Dataset excerpts
* * *

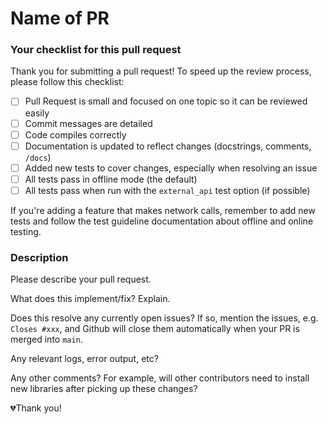 # Name of PR

### Your checklist for this pull request
Thank you for submitting a pull request! To speed up the review process, please follow this checklist:

- [ ] Pull Request is small and focused on one topic so it can be reviewed easily 
- [ ] Commit messages are detailed
- [ ] Code compiles correctly
- [ ] Documentation is updated to reflect changes (docstrings, comments, `/docs`)
- [ ] Added new tests to cover changes, especially when resolving an issue
- [ ] All tests pass in offline mode (the default)
- [ ] All tests pass when run with the `external_api` test option (if possible)

If you're adding a feature that makes network calls, remember to add new tests and 
follow the test guideline documentation about offline and online testing. 

### Description
Please describe your pull request.

What does this implement/fix? Explain.

Does this resolve any currently open issues? 
If so, mention the issues, e.g. `Closes #xxx`, and Github will close them automatically
when your PR is merged into `main`.

Any relevant logs, error output, etc?

Any other comments? For example, will other contributors need to install new libraries
after picking up these changes?

💔Thank you!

* * *

- [Assigned task]: Output the lines from the one containing "If you're adding" through the one containing "when your PR", reproducing each line exactly.

- [Output for this task]:
If you're adding a feature that makes network calls, remember to add new tests and 
follow the test guideline documentation about offline and online testing. 

### Description
Please describe your pull request.

What does this implement/fix? Explain.

Does this resolve any currently open issues? 
If so, mention the issues, e.g. `Closes #xxx`, and Github will close them automatically
when your PR is merged into `main`.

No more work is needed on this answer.